Survey: It’s not all doom and gloom for the education sector amid pandemic

Monday, September 28th, 2020 00:00 | By
Pupils in class. Photo/Courtesy

A survey on the impact of the Covid-19 pandemic on education in Africa has found that educationists on the continent are optimistic about the future.

They believe that the crisis has served as a ‘wake-up call’ for the sector as it will encourage greater use of blended learning and new forms of technology assisted education and training in the continent’s schools, colleges and universities.

The eLearning Africa and EdTech Hub report revealed that 50 per cent of surveyed African teachers, trainers and education technology specialists think the pandemic will turn out to be a ‘significant’ or ‘very significant’ opportunity for African education.

eLearning Africa Director Rebecca Stromeyer said that the survey showed that there was ‘plenty of evidence of ingenuity and innovation at all levels in many countries in responding to the crisis.

“The crisis has been a real challenge for Africa, but it has not, by and large, been the catastrophe that was predicted,” she said.

At the continental level, the report dubbed The Effect of Covid-19 on Education in Africa and its Implications for the Use of Technology, observed that available technologies have been used  to carry on teaching and learning.

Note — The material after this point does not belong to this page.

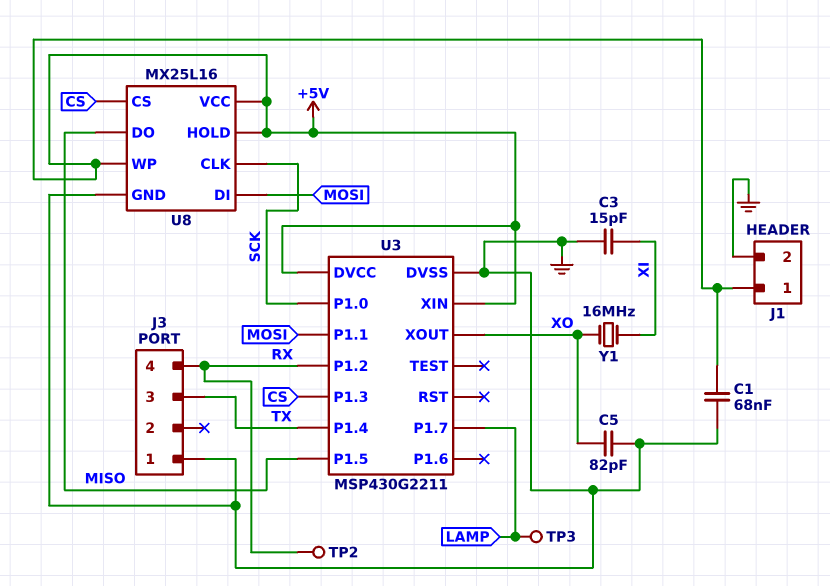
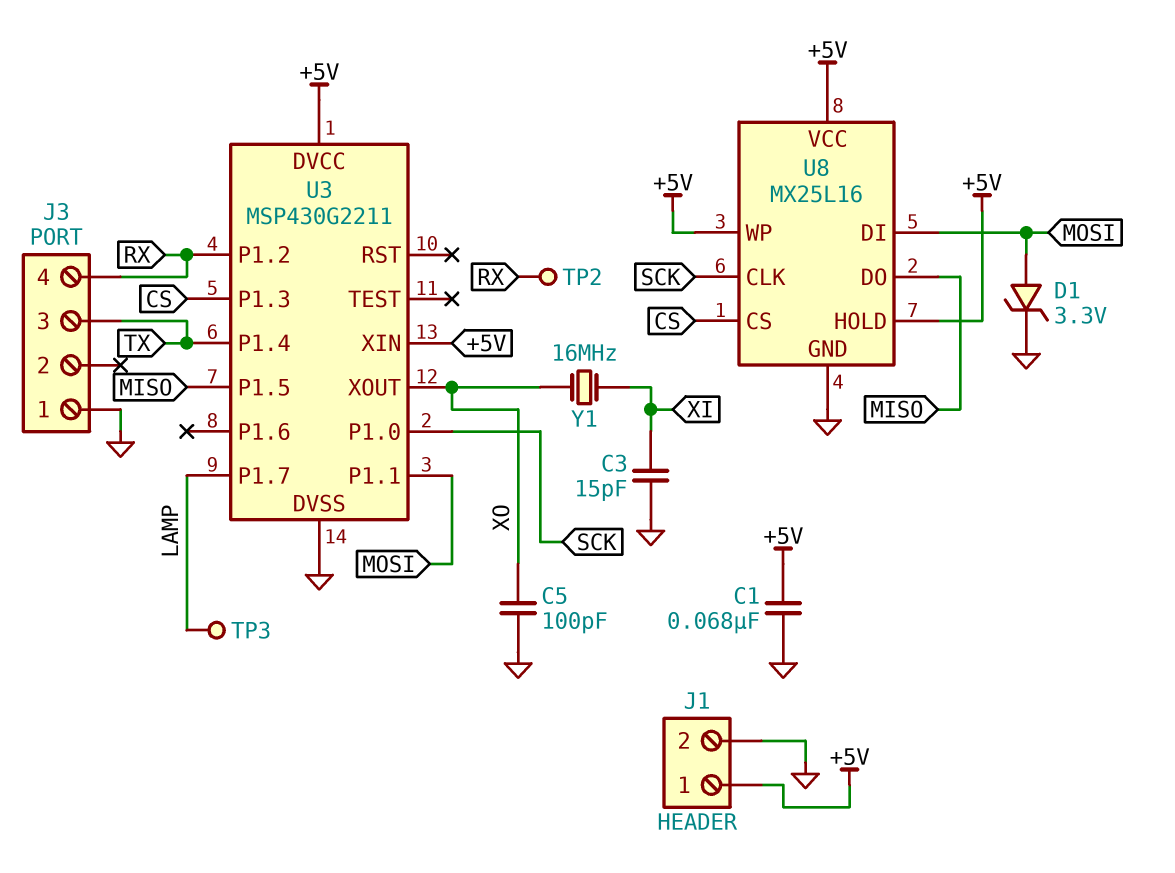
C5: 82pF (GND, XO) -> 100pF (GND, XO)
D1: none -> zener 3.3V (A MOSI, K GND)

The survey is based on interviews with more than 1,600 education and technology professionals across Africa, who were asked about their experience of the Covid-19 pandemic and its implications.

At least 85 per cent of respondents thought that the use of technology would be more widespread as a result of the crisis.

Senior Lecturer in the School of Open and Distance Learning, University of Nairobi and Vice-Chair, UoN Alumni Association,  Dr Anne Aseey  says educational institutions have somehow weathered the storm in meeting the demands for enhanced teaching and learning using an array of devices during the Covid-19 pandemic in Kenya. 

For institutions, learning and teaching will change to incorporate new inventions and innovations, which will aid and assist in offering quality, relevant and competitive education.

Joyce Mukabwa who has worked in technology and education for over 20 years and believes in the ‘fundamental role in society’ of educational technologies said: “We have the opportunity in the face of the pandemic to improve the uses and access to technologies aimed at learning, at a time when students and teachers can become protagonists of a new model of education,” she says.